Der Ems-Radweg ist an sich fast immer schön zu fahren. Der Weg ist landschaftlich malerisch und führt uns auf einsamen Straßen Etappe um Etappe zum Ziel. Die Strecke ist für schmälere Reifen als 1,50″ nicht geeignet, da der Asphalt recht oft sehr löchrig ist und es teilweise auch auf huckeligen Waldböden oder Schotterpisten langgeht. Wer plant unterwegs zu speisen sollte sich einige Locations im Vorhinein aussuchen, denn der Weg führt recht selten an Speisemöglichkeiten vorbei.
Generell fühlte ich mich mit meiner Frau zwischen Stock und Stein oft so zweisam, dass das Zivilisationsgefühl langsam schwindete und sobald wir in einem größeren Städchen durchfuhren, fühlte ich mich schon fremd und die Menschenmengen schon fast aufdringlich wirkten und ich schnell weiter wollte.
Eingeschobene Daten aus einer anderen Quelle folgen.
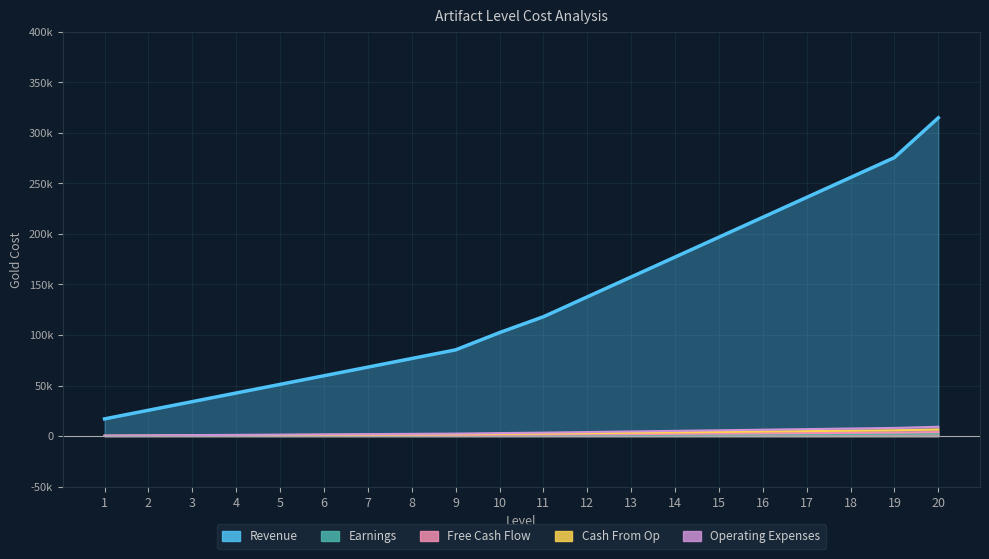

Does the chart have visible grid lines?

Yes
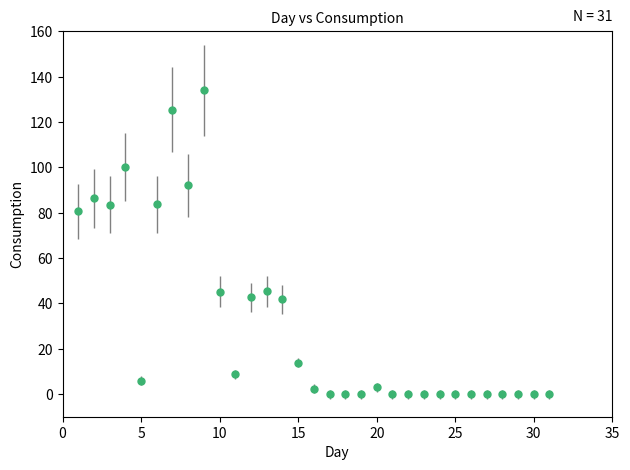

True or false: the data has more than 2 interior local peaks.

True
Mit dem Hänger und Sack und Pack fühlte ich mich in der Stadt oft wie ein Landstreicher – was ich eigentlich ja auch für kurze Zeit war – eine wirklich interessante Erfahrung.
Leider führt der Weg auch viel zu selten an der Ems selbst vorbei. Wer am Fluss lang fahren möchte, sollte die teilweise parallel verlaufende Dortmund-Ems-Kanal Route als Alternative ansehen. Es lohnt sich wirklich kurzweise auf diese Alternative auszuweichen.